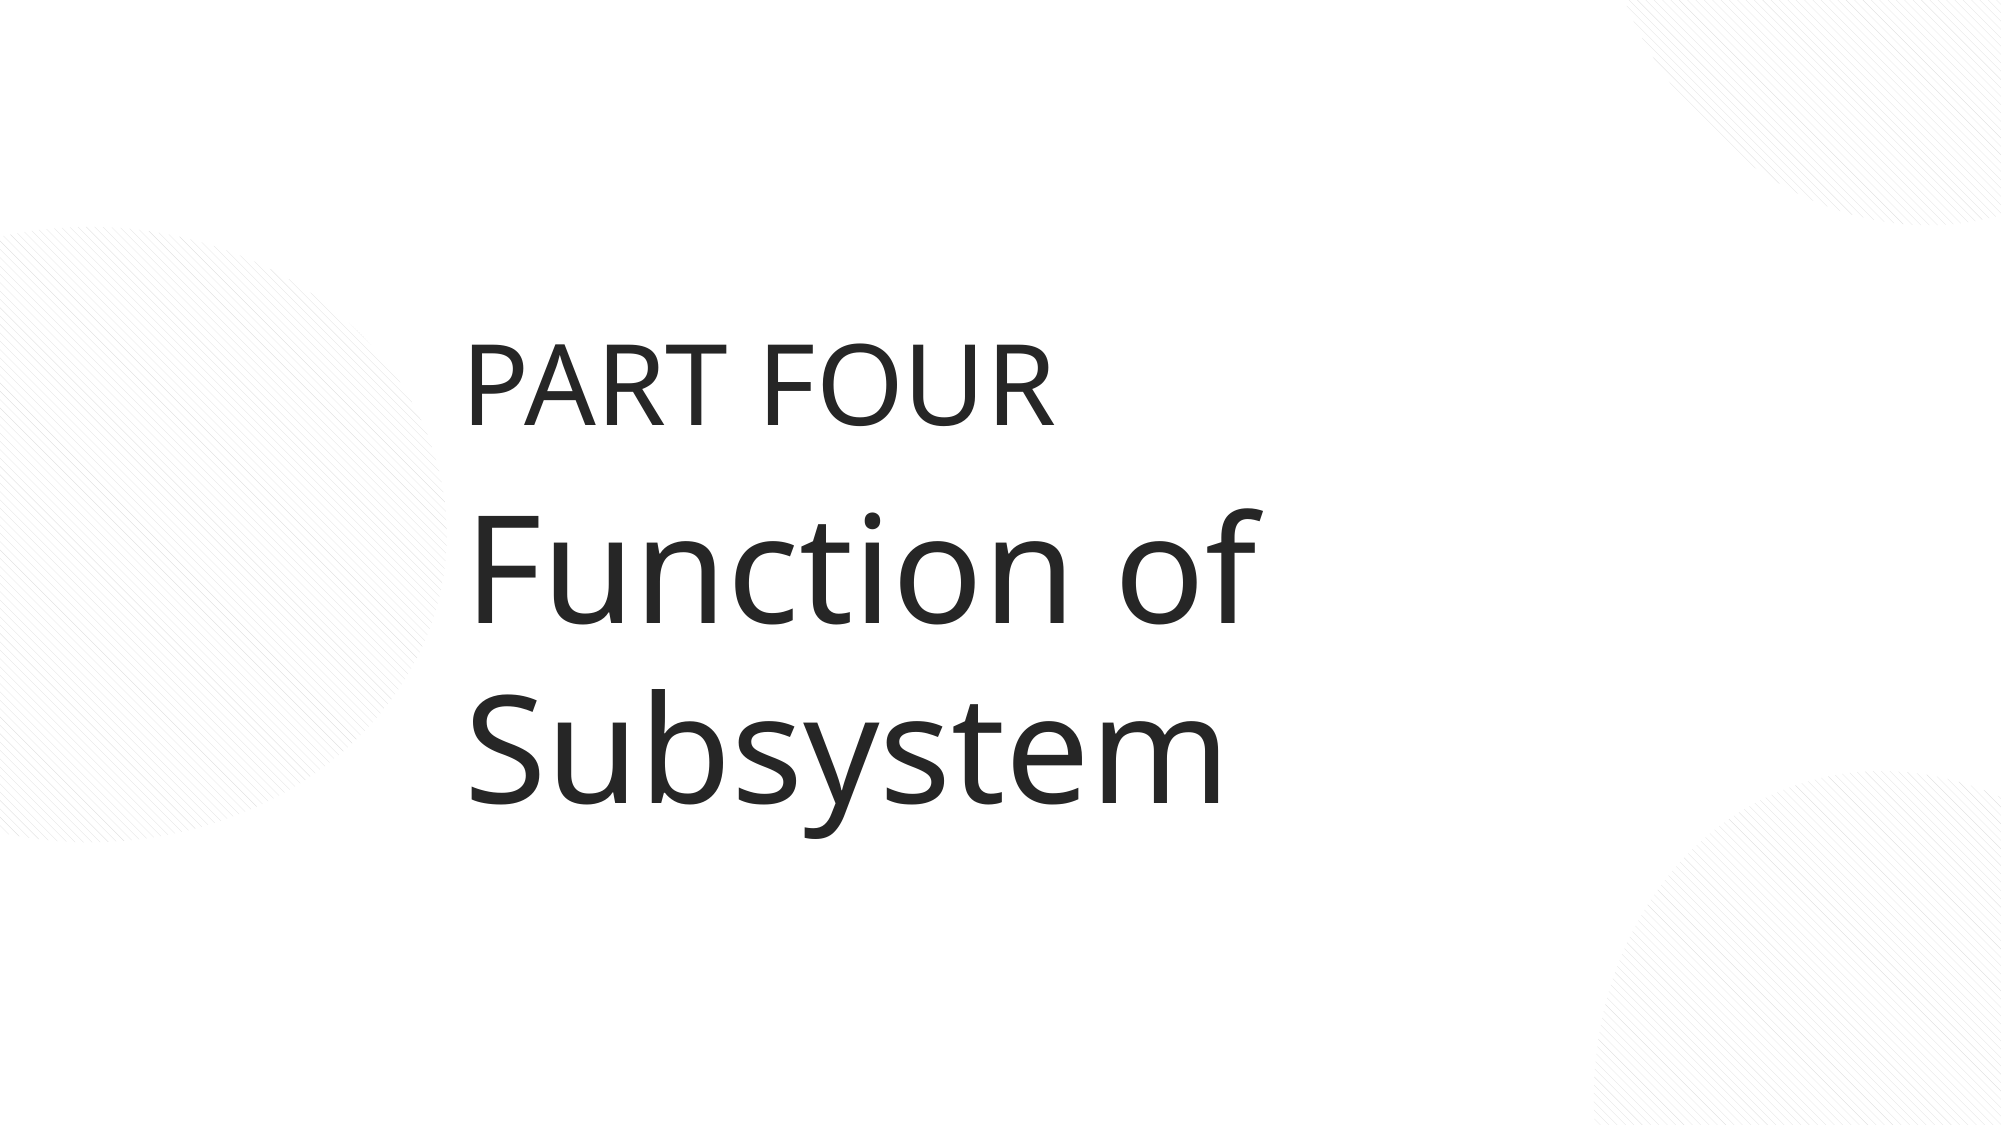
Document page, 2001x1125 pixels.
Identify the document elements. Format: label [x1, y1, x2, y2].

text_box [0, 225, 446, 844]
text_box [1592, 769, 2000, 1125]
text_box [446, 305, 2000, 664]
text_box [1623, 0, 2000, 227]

▬▬▬▬▬▬▬▬▬▬

#### Your objective
Repeat only the tail of the entries, exactly: the line containing "Identify the document" and every line after it, to the end.

#### Task response
Identify the document elements. Format: label [x1, y1, x2, y2].

text_box [0, 225, 446, 844]
text_box [1592, 769, 2000, 1125]
text_box [446, 305, 2000, 664]
text_box [1623, 0, 2000, 227]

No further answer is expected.